Wednesday, October 7, 2009

Environmental Communication as a Field of Study

Robert Cox has a great book called "Environmental Communication and the Public Sphere" which can be found here at Amazon or any larger book store

Cox describes environmental communication as “…[a] study of the ways in which we communicate about the environment, the effects of this communication on our perceptions of both the environment and ourselves, and therefore on our relationship with the natural world(Cox, 2006, p.xxiii).

He elaborates on this definition by saying that

“[a] clearer definition [of environmental communication] takes into account the distinctive roles of language, art, photographs, street protests, and even scientific reports as forms of symbolic action. The term comes from Kenneth Burke (1966), a 20th-century rhetorical theorist…Burke stated that even the most unemotional language is necessarily persuasive. This is so because our language and other symbolic acts do something as well as say something…symbolic action assumes that language and symbols do more than transmit information: they actively shape our understanding, create meaning, and orient us to a wider world”(Cox, 2006, p.12).

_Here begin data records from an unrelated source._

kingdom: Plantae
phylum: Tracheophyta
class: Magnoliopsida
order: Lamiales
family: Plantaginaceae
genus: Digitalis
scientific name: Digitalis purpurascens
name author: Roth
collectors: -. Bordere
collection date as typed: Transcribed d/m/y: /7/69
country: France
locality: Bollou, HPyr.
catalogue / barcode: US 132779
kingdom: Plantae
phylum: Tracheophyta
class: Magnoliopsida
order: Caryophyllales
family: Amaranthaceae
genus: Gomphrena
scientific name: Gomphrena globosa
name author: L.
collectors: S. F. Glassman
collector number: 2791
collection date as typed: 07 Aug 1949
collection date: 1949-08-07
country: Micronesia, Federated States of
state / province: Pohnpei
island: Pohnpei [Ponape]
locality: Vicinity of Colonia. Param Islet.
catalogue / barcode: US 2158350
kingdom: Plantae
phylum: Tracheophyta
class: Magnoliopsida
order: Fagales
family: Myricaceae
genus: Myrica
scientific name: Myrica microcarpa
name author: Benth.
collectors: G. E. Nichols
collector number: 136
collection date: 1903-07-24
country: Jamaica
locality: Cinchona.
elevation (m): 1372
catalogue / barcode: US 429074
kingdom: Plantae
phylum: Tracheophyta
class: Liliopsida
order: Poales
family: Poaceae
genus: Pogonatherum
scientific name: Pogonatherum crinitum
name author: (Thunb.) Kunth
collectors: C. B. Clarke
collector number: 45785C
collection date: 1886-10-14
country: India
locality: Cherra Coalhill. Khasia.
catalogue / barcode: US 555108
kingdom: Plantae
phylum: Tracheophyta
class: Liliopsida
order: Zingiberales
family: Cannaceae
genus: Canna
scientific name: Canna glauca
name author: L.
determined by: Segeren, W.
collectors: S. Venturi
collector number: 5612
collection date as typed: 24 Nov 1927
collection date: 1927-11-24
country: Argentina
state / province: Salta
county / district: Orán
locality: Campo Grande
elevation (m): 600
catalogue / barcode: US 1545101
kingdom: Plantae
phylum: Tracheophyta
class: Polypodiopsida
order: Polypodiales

As will be discussed in more detail under the blog posts on symbolic capital, environmental or sustainability communication is focused on creating a more sustainable and equitable world by reinventing, imagining and describing the world in a way that precludes action and progress towards this world. Environmental/Sustainability communication focuses on taking the common sense, taken for granted social structures within our society and “making them strange”. In other words, stripping them of their take for granted status and laying their basic assumptions, values and power inequities out for questioning and deconstruction. Sustainability communication also attempts to recreate a vision of society that is preferable to the one we currently have so that citizens can start to weave a new story about the way things “should be”.

Good sustainability communication then, as Cox describes helps us understand where our perceptions of our taken for granted reality come from and redesign these perceptions in order to reorient human action. The author asserts that access to symbolic power, the ability to describe and reconstitute the description of the world and our place in it, is the most important goal for the sustainability education movement in BC.